Il 2018 è stato un anno intenso e importante: non in termini di numeri, né di accumuli. Non è stato un anno di quantità, piuttosto di esperienze forti e intermittenti, di poche persone che hanno lasciato il segno, di esigui ma fondamentali desideri realizzati e di obiettivi irrealistici lasciati andare (e no, lasciare andare per me non è un affare semplice).
Gli ultimi due mesi poi sono stati difficili e strani, sono accadute cose inaspettate che mi hanno costretta a uno stop improvviso, di quelli che poi quello che conta è solo come stai e il tempo che ti serve a riprenderti. Solo da qualche parte nel 2019 mi sentirò di raccontare quest’esperienza, che poi è bellissima e per ora rimane un evento in divenire, da attraversare giorno dopo giorno.
Ora accolgo questo gennaio con speranza e con la ricchezza delle lezioni imparate lo scorso anno, che ho deciso di condividere, per ripercorrerle e non dimenticarle.
Focalizzare gli obiettivi – quanto è difficile?
Me lo sono chiesta, sul serio, dove si incastrano le liste di propositi e obbiettivi che facciamo a inizio anno e che si perdono nelle maglie delle settimane e dei mesi? Nonostante siamo persone dalla volontà forte, che ce l’hanno fatta in una moltitudini di eventi, quella cosa lì, quella che diciamo di volere, come mai non riusciamo a farla accadere?

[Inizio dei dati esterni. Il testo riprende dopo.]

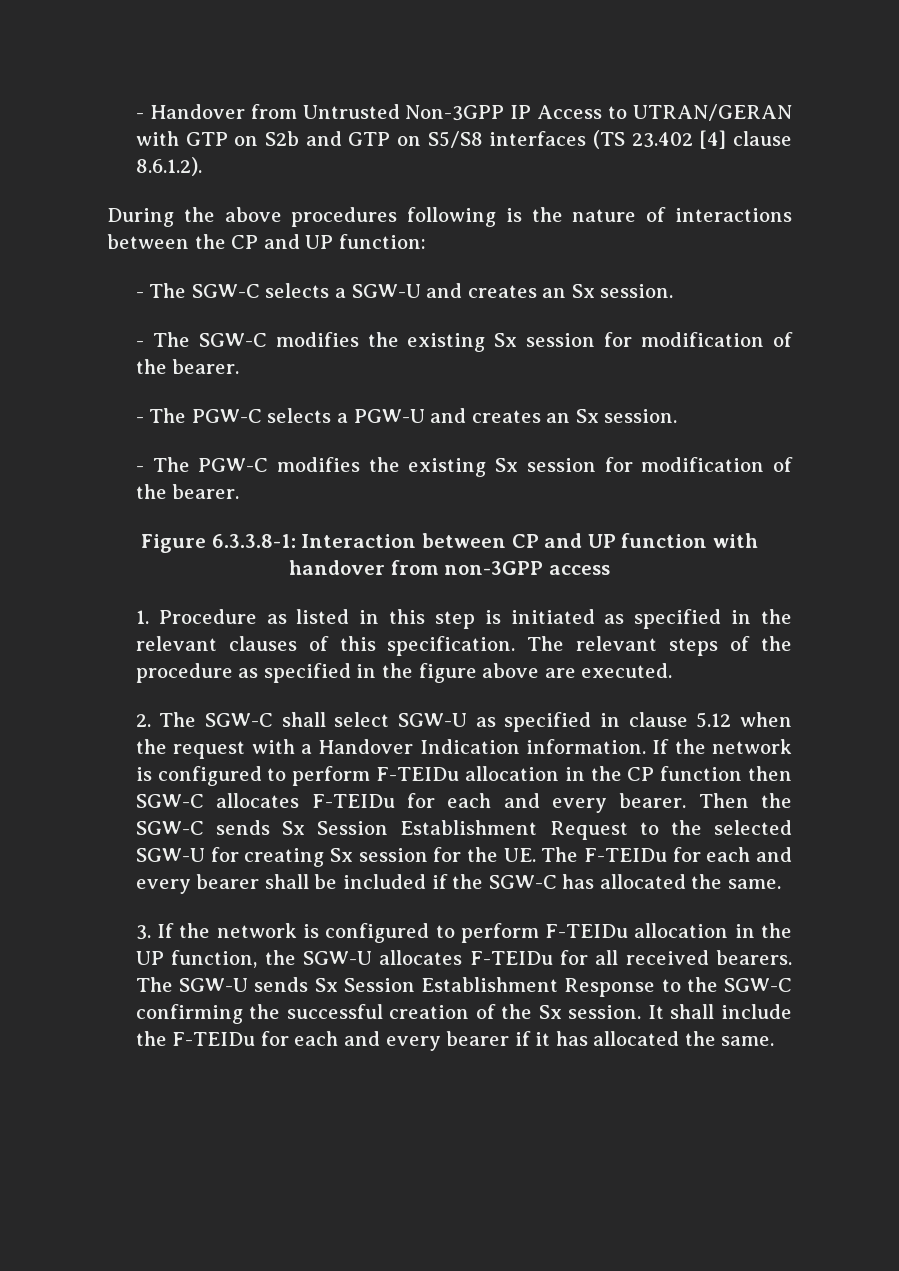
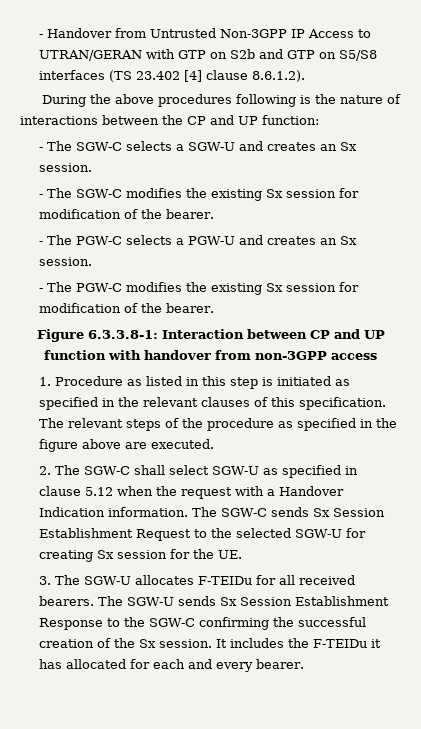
[652,739,792,754] [135,766,792,786] [135,793,792,813] If the network is configured to perform F-TEIDu allocation in the CP function then SGW-C allocates F-TEIDu for each and every bearer. Then the -> [191,507,217,517] The
[541,847,792,862] [135,874,781,894] [135,923,792,943] [135,950,296,968] The F-TEIDu for each and every bearer shall be included if the SGW-C has allocated the same. // 3. If the network is configured to perform F-TEIDu allocation in the UP function, the -> [38,575,80,585] // 3. The
[670,1004,792,1019] [135,1031,775,1051] shall include the F-TEIDu for each and every bearer if it has allocated the same. -> [229,638,381,648] [38,659,304,672] includes the F-TEIDu it has allocated for each and every bearer.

Io ho capito questo di me: gli obiettivi che sceglievo erano troppi e quando sono troppi ti fanno l’effetto opposto, dalla spinta ti portano alla paralisi. E poi: gli obiettivi non realizzati non li volevo veramente, non erano allineati a me, non erano miei. Erano arrivati là chissà come, assorbiti dalle tendenze esterne, dai ciò che “funziona” o che “è fondamentale”, dal vizio di ascoltare più fuori che dentro. L’unica cosa che ha avuto senso quindi, è stata fare silenzio, ascoltare me e decidere che cosa è importante, rinunciando al resto, anche quando è allettante e scintillante. Quest’anno ho davanti pochissime cose, molto chiare.
L’attesa
Complici gli anni trascorsi in Germania, ho inglobato un certo ritmo rapido, veloce, di cose fatte il prima possibile e to do list cancellate senza tregua. Ho vissuto in un certo stato di adrenalina, dove ciò che contava era portare a termine e chiudere e la parola d’ordine era “il prima possibile”. Poi sono venuta a vivere agli antipodi e io ci credo che i luoghi trasmettano il loro ritmo a chi ci vive e qua, anno dopo anno, la lentezza della Sardegna si è imposta implacabilmente sulla frenesia del fare. Così ci ho dovuto fare i conti, con quello spazio di attesa forzata. E con la verità per cui alcune cose hanno risposte che non arrivano subito, ma hanno necessità di sedimentare, prendere qualche ora, giorno o settimana di respiro.
In potenza e in atto
Se dovessi scegliere i proverbi che fin da piccola mi danno l’orticaria, sarebbero questi: “chi ha tempo non aspetti tempo” e “tra dire il fare c’è di mezzo il mare“. E come ogni cosa che ci dà troppo fastidio, nasconde qualche nodo lasciato là, a prendere posto tra le cose irrisolte.
Il primo di questi proverbi, infatti, aggrediva la mia indole riflessiva e tesa a vivere nel potenziale e non nell’atto, a spostare a domani… quella decisione, quel passo, quell’avanzare necessario a realizzare le cose. Il secondo fa a pugni con la parte creativa di me, che vuole dare vita a idee, visioni, modelli e poi… e poi deve ricordare i limiti del reale e farci i conti. Entrambi mi infastidivano perché ricordavano che tra il piano immaginario e quello reale c’è uno scarto che sta a noi risolvere con le cose pratiche, con i tentativi, con gli sbagli, con i passetti, i tentennamenti, i prova e riprova. Quest’anno ho capito questo quindi: meglio, per me, ora, un’azione compiuta che dieci idee brillanti.